» Goal of the exercise:
Copy out word for word the part of the listing that begins with the line containing "### License" and ends with the line containing "Open more actions menu", both included, and nothing else.

[Source records Boundary: Start]

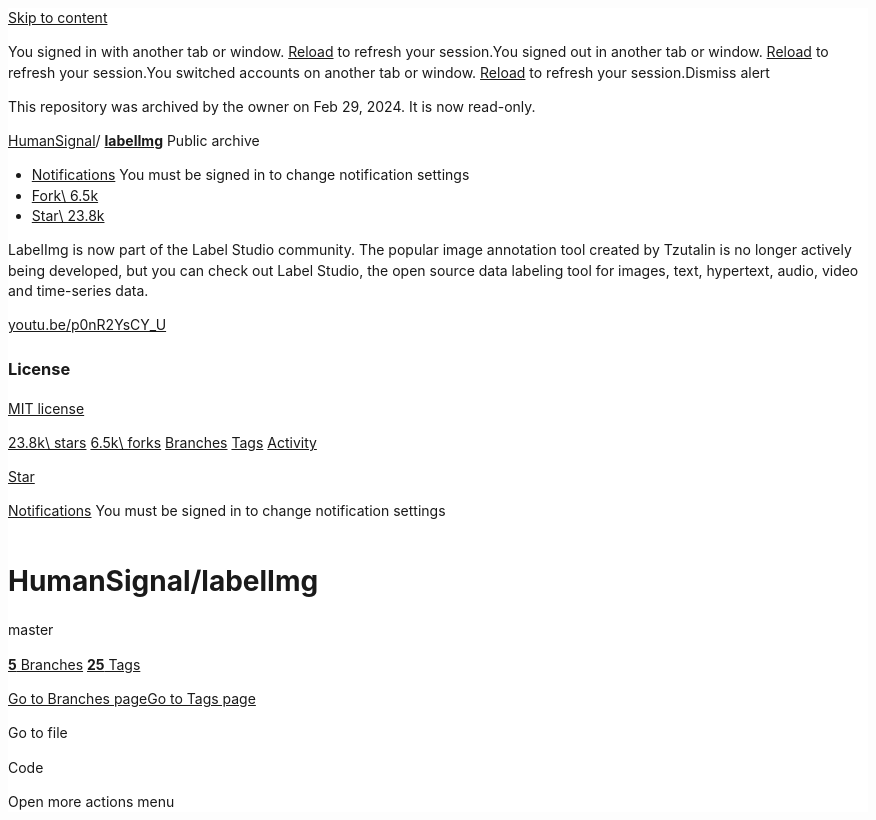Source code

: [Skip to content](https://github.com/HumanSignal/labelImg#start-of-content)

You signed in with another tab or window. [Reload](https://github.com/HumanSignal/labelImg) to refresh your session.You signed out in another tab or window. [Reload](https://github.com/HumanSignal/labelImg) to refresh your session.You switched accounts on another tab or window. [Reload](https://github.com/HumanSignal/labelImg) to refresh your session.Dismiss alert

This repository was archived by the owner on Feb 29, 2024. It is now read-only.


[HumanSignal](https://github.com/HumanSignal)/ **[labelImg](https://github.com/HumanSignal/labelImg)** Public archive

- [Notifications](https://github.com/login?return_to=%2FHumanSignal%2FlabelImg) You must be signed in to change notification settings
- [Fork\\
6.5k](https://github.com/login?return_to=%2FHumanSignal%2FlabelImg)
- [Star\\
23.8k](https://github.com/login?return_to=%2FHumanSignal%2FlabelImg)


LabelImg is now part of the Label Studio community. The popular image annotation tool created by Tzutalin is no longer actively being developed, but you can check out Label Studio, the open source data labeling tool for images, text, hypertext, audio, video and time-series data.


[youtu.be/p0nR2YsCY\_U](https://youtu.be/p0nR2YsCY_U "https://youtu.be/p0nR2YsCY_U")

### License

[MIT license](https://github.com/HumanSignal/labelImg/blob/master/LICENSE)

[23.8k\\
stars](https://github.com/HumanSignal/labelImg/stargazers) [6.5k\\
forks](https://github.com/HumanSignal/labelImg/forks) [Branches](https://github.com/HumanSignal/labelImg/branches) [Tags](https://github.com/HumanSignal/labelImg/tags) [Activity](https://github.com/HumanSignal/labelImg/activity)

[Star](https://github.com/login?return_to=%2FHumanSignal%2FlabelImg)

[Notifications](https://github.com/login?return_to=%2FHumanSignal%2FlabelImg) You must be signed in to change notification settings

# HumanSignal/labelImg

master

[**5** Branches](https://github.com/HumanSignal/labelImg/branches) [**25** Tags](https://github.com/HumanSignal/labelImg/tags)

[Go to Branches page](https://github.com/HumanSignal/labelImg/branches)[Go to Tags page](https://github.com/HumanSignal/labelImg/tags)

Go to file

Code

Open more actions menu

[Source records Boundary: End]
[Source records Boundary: Start]

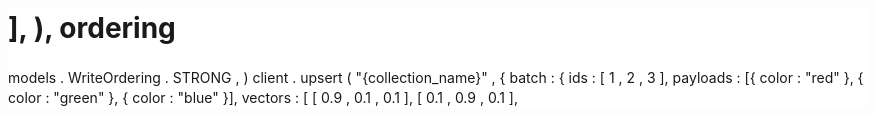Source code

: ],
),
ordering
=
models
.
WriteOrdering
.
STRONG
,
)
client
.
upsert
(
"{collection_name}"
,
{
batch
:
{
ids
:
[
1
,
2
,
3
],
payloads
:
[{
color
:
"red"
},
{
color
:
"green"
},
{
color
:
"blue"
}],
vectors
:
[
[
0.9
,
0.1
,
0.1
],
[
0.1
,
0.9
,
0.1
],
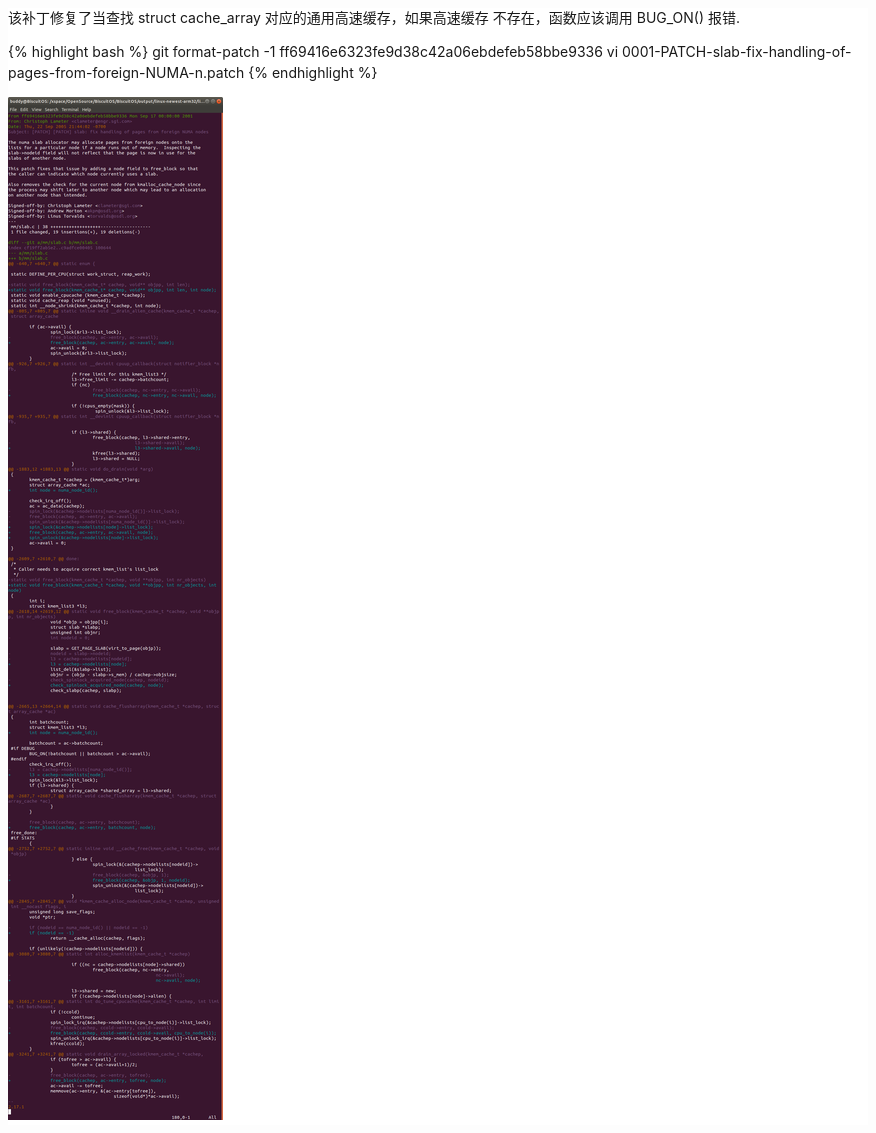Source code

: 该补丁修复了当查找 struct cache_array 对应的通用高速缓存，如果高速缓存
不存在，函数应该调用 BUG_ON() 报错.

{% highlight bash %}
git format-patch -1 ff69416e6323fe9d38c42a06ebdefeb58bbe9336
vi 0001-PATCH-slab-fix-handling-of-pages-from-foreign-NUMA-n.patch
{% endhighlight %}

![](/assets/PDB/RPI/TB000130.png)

[Source records Boundary: End]

» Exercise answer:
### License

[MIT license](https://github.com/HumanSignal/labelImg/blob/master/LICENSE)

[23.8k\\
stars](https://github.com/HumanSignal/labelImg/stargazers) [6.5k\\
forks](https://github.com/HumanSignal/labelImg/forks) [Branches](https://github.com/HumanSignal/labelImg/branches) [Tags](https://github.com/HumanSignal/labelImg/tags) [Activity](https://github.com/HumanSignal/labelImg/activity)

[Star](https://github.com/login?return_to=%2FHumanSignal%2FlabelImg)

[Notifications](https://github.com/login?return_to=%2FHumanSignal%2FlabelImg) You must be signed in to change notification settings

# HumanSignal/labelImg

master

[**5** Branches](https://github.com/HumanSignal/labelImg/branches) [**25** Tags](https://github.com/HumanSignal/labelImg/tags)

[Go to Branches page](https://github.com/HumanSignal/labelImg/branches)[Go to Tags page](https://github.com/HumanSignal/labelImg/tags)

Go to file

Code

Open more actions menu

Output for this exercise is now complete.